When squeezing into the crawl space opening and slithering into the less than 2ft tall crawl space cavity Ms. Sullivan knew there was something astonishing waiting for her. “The first thing I noticed was the smell.” When snakes are nice and cozy in their aquarium or natural habitat they have a neutral odor, but when afraid or stressed they emit a musky odor from their cloacal scent gland. “The odor was horrible and only got worse as I started collecting the snakes.”
The next thing noticed from the crawl space was the movement of a large mass in the corner of the crawl space. “I started my expedition into the crawl space and noticed the group of snakes cuddled together in the corner,” Sullivan continued, “I was actually relieved as most of them were in one spot.

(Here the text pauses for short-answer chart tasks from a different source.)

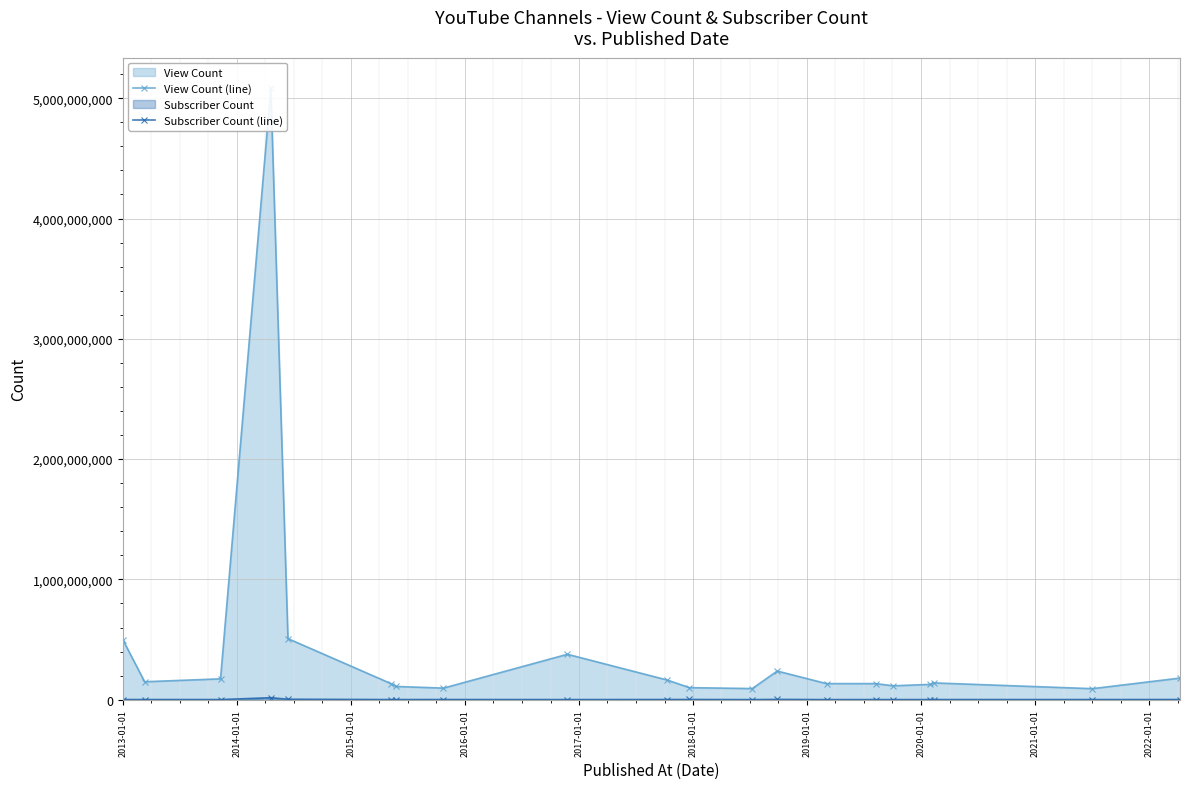

How many values in the View Count (line) series exceed 139848556?

9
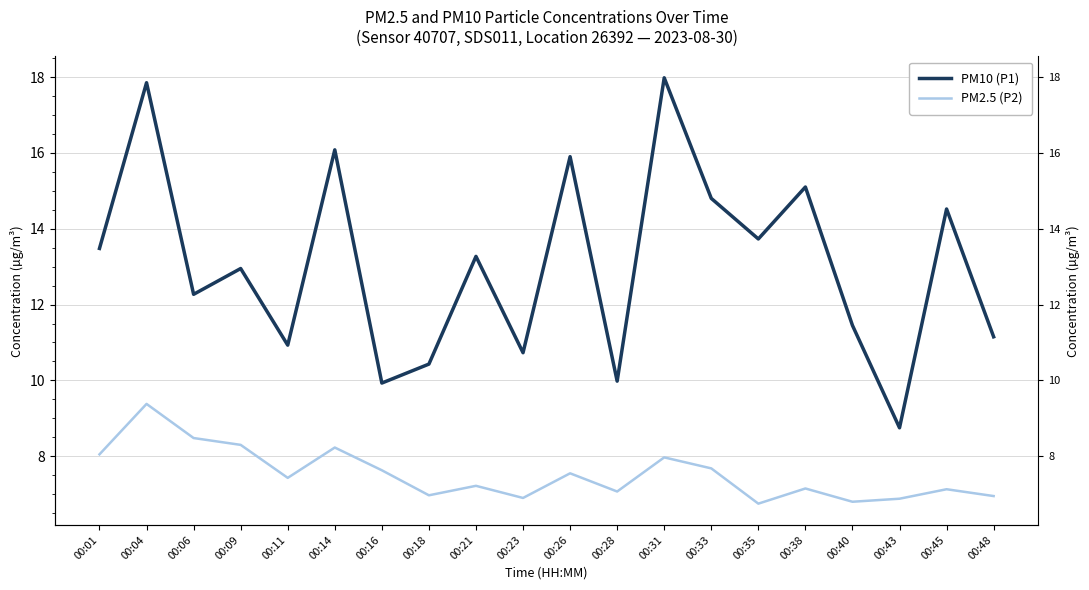

What is the value of the PM2.5 (P2) point at the 16th from the left?

7.2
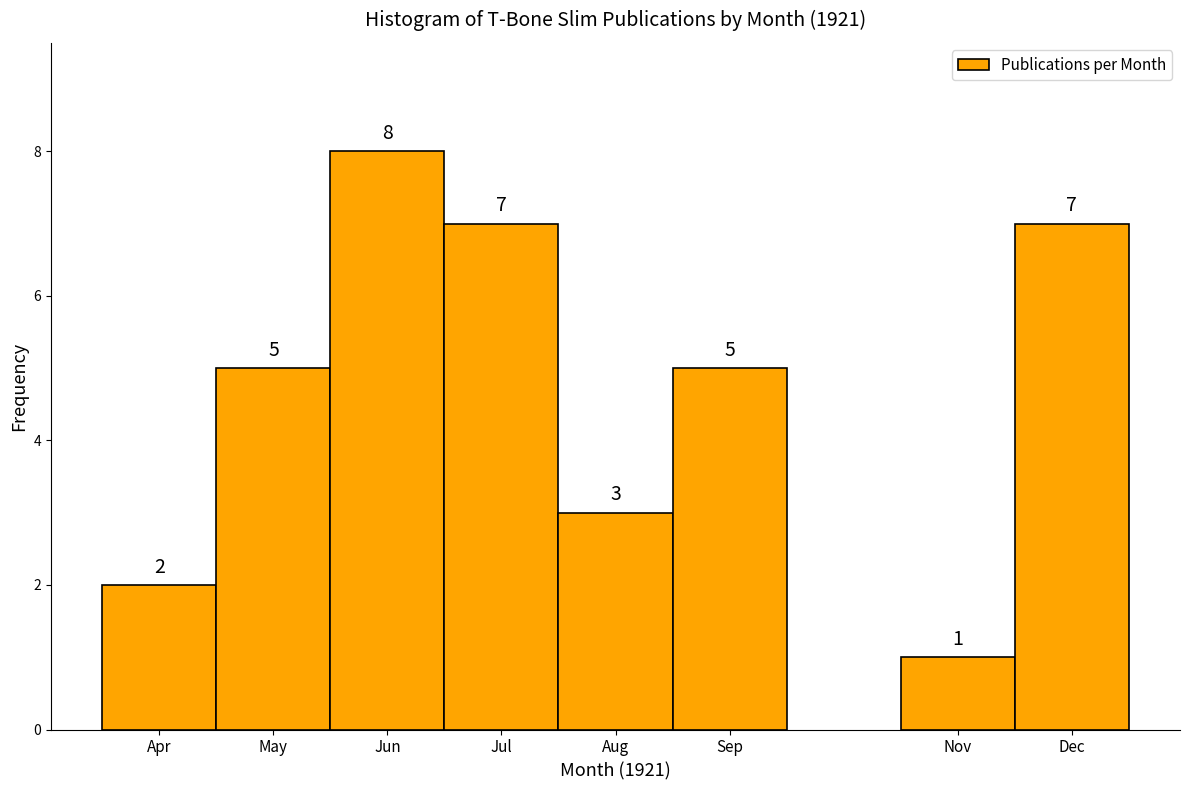

Reading right to left, transcribe all the data shown in this chart.

Dec=7	Nov=1	Sep=5	Aug=3	Jul=7	Jun=8	May=5	Apr=2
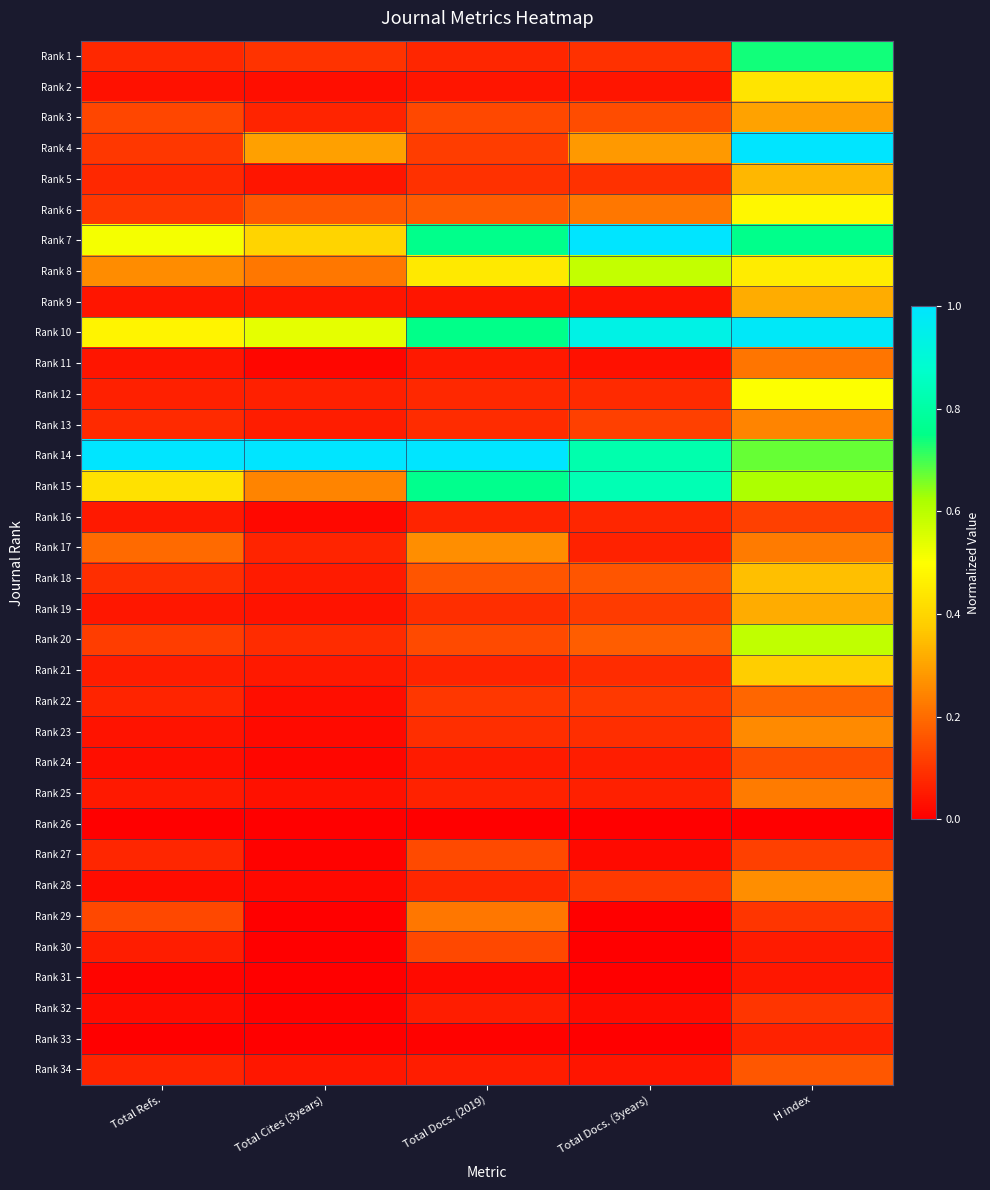

At Total Cites (3years), list the series in order from largest to smallest.

Rank 14, Rank 10, Rank 7, Rank 4, Rank 15, Rank 8, Rank 6, Rank 1, Rank 20, Rank 3, Rank 17, Rank 12, Rank 13, Rank 18, Rank 21, Rank 34, Rank 5, Rank 9, Rank 19, Rank 25, Rank 22, Rank 2, Rank 23, Rank 16, Rank 28, Rank 11, Rank 24, Rank 27, Rank 32, Rank 26, Rank 29, Rank 30, Rank 31, Rank 33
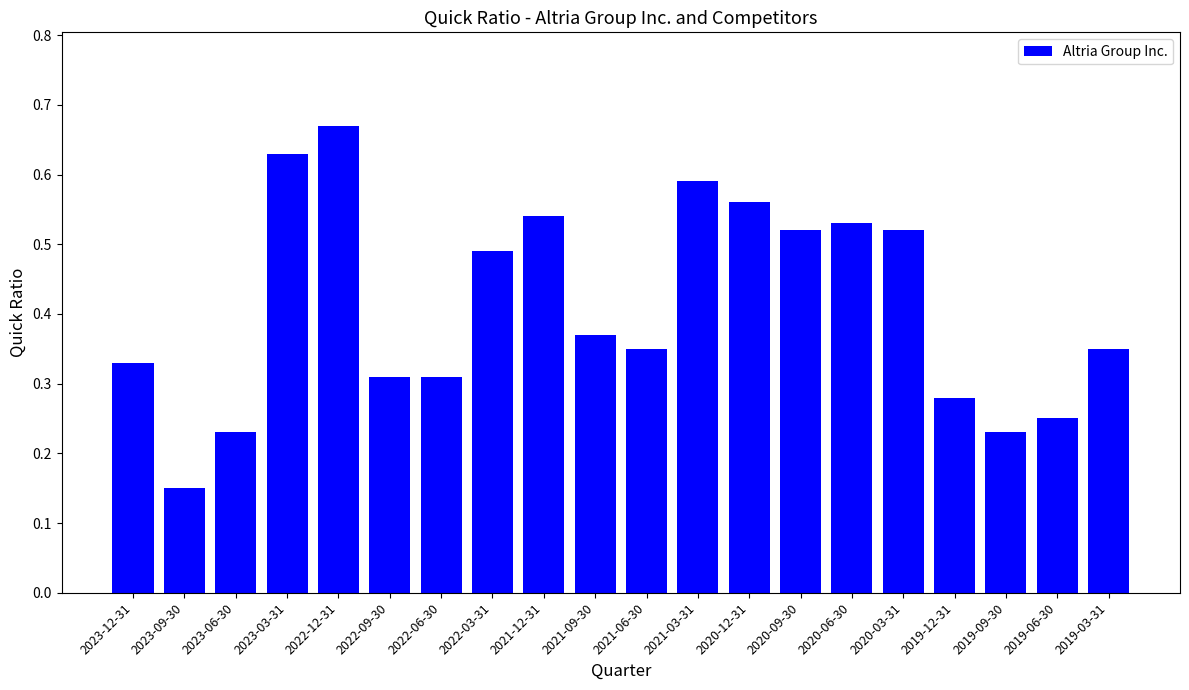

At which label is the value closest to 0?

2023-09-30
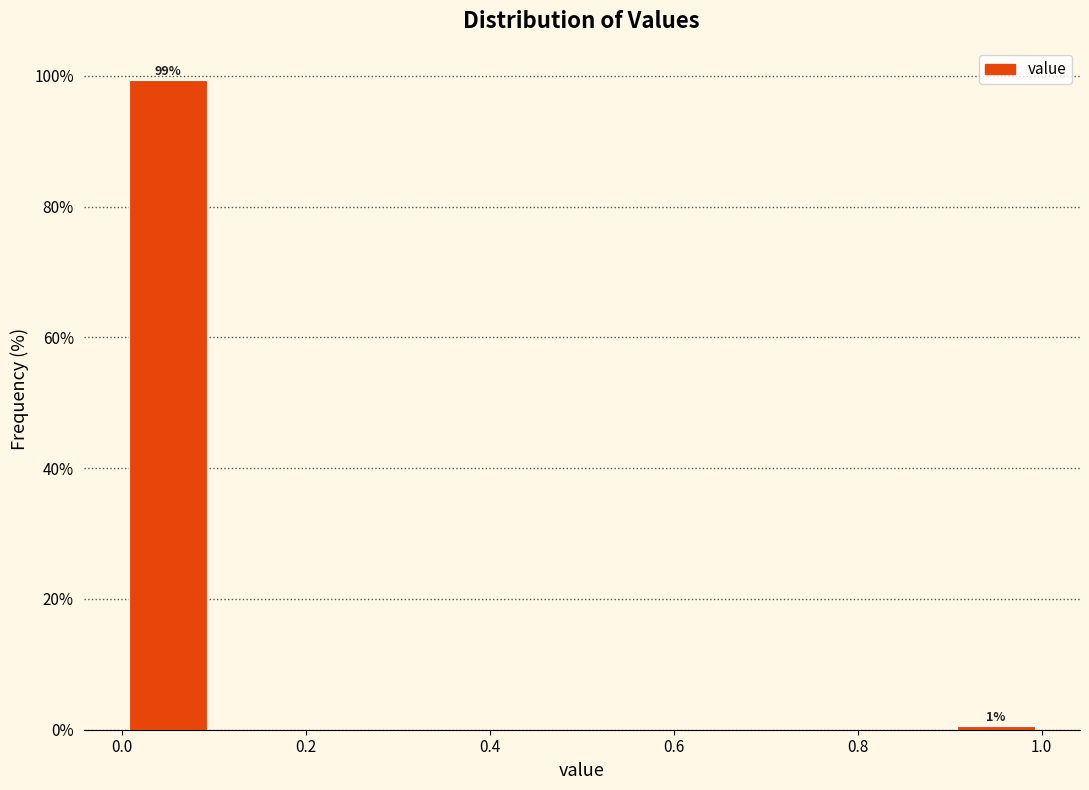

Which range on the x-axis has the tallest bar?

0.0 to 0.1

There were a few in all corners of the crawl space, but most were in one area.” Snakes are mostly solitary, but will group together for a number of reasons, brumation (or hibernation) or “breeding balls”. “As I collected the snakes, I was surprised as I found 4 different types of snakes, luckily none were venomous.”
American Pest Management, Inc. snake expert and owner of CTH Reptiles, Chandler Hatfield confirmed, “That was a nice haul of snakes, the yellow belly racers are a lot of fun, also included were some eastern rat snakes, blue racers and prairie king-snakes.”
The snake removal created quite the excitement. “The homeowner was really concerned for me and kept checking on me. I was using my snake tongs and grabbing them with my gloved hands. It got to the point that every time I caught one I would announce, Got Another! It was very gratifying.”
The snakes will be released on a client’s farm. “We have several contacts that actually don’t mind snakes or other wildlife on their property. When you release a snake back into the wild always release them away from paved roads as they will be attracted to roads for warmth,” said Hatfield.
Jacie is now the superhero of her #APMFamily earning kudos from her pest management counterparts and the homeowner. “Jacie was amazing. Great service, professional and polite. You truly have a gem in her,” said Gina Brisby, Clay Center homeowner.